The NYEAF will plug into a national and international network of electronic art festivals, bringing significant contemporary art and music to the city. NYEAF is produced by Harvestworks, an international digital media arts center with 30 years of experience helping artists to get ”inside the electronics” and to develop a hands-on, experimental and explorative approach to making art with technology.

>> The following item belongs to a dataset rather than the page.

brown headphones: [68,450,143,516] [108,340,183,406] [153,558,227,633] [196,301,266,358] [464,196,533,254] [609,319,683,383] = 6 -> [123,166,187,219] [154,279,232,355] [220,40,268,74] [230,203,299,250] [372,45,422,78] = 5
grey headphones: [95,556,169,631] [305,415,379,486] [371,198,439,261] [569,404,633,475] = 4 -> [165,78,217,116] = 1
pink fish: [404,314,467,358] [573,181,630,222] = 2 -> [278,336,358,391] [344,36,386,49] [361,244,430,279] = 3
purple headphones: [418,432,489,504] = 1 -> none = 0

Produced by Harvestworks in partnership with arts>World Financial Center, Roulette and New York University with funds provided by the National Endowment for the Arts as part of American Masterpieces: Three Centuries of Artistic Genius, the New York State Council on the Arts, the New York City Department of Cultural Affairs, mediaThefoundation, Etant donnés: The French-American Fund for Contemporary Art, the Québec Government Office in New York, Electronic Music Foundation, the Experimental TV Center Presentation Funds and the Institute for Electronic Art and the Paula Cooper Gallery. Corporate sponsorship is provided by Tekserve: the Apple Specialists, Newmark Knight Frank, Original Sin and Cycling74.
ABOUT HARVESTWORKS: Founded in 1977, Harvestworks offers an environment where artists can make work inspired and achieved by electronic media. Harvestworks helps the community at large to understand, assimilate, and make creative use of new and evolving technologies. Harvestworks creates a context for the appreciation of new work, advances both the art community and the public’s agenda for the use of technology in art; and brings together innovative practitioners from all branches of the arts by fostering collaborations across electronic media.